WEST CHESTER, Ohio – In four years, Fairfield resident Austin Osner has gone from an anxious 10-year-old depressed over his disability and unsure of himself to an elite Taekwondo performer.
Born with a left arm, but no hand nor forearm on his right side, he would tire of the stares, comments and questions about his condition (amniotic band syndrome). Public school life became difficult. Once, when his mother asked him what he wanted for Christmas, he replied, “friends”.
From there, Kristin McGinn’s friends took to social media and word spread somehow to Wichita, Kansas. A doctor there and other well-doers flew McGinn, Austin and his sister Jordan to Kansas to fit him with a prosthetic arm. Later, a myoelectric arm was tried.
In the end, neither was satisfying to Austin.
“It’s more of a hindrance than a help to him because he’s been without it so long,” McGinn said. “It’s kind of like putting somebody on roller skates for the first time, you don’t know what to do with them. He doesn’t wear one.”
Stepping on a welcome mat
What was satisfying was starting Taekwondo with his sister by way of a Wounded Warriors athletic program. Suddenly, Osner had a skill, confidence and a new outlook. Learning of former MLB pitcher Jim Abbott and NFL player Shaquem Griffin who succeeded with similar disabilities also helped.
“I started out doing it for self-defense,” Osner said. “I eventually got into sparring and competing. It helped me get to know myself more, go past some limits I set for myself and interact with other people and show I can do as much as they can.”
Now 14 years old, Austin Osner trains in West Chester and Dayton, with the occasional trip to Michigan and to competitions in the U.S. He also has a personal trainer and a yoga instructor. Blessed with tremendous flexibility, he is now a black belt who has historically sparred with able-bodied competitors. To earn the ranking, he had to break a concrete block with his only hand.

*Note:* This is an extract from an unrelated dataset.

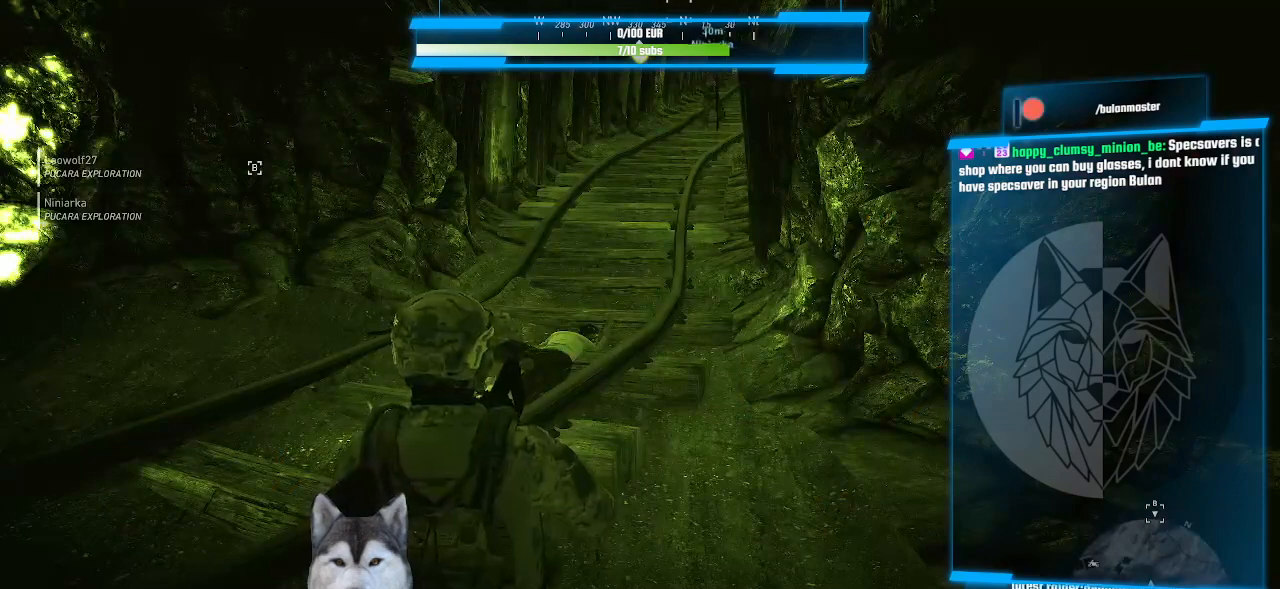
{"keys": [], "mouse": [], "events": []}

“Hearing about him (Osner) and his disability and seeing him overcome that is tremendous,” Ian Wiesman, headmaster of Honor First Taekwondo in West Chester said. “I love seeing kids overcome their disabilities and work through what they have and work with what they’ve got.”
Moving to a bigger stage
Through his talent and travels, Osner was discovered in Michigan by coach Brad Deminck who specializes in para athletes. Thus, McGinn totes her kids to Grand Haven, outside of Grand Rapids about six times per year. The ultimate goal comes in 2024 as Austin hopes to qualify for the Paralympics which will be held in Paris, France.
“I was fighting able-body, starting this year I’m fighting para now as well,” Osner said. “It’s always been a challenge but my coach in Michigan has helped me adapt.”
Added McGinn, “I think people underestimate him. When you size up your opponent, you kind of go, ‘I got this in the bag,’ and they don’t. He’s been competing against able-bodied competitors for nearly four years.”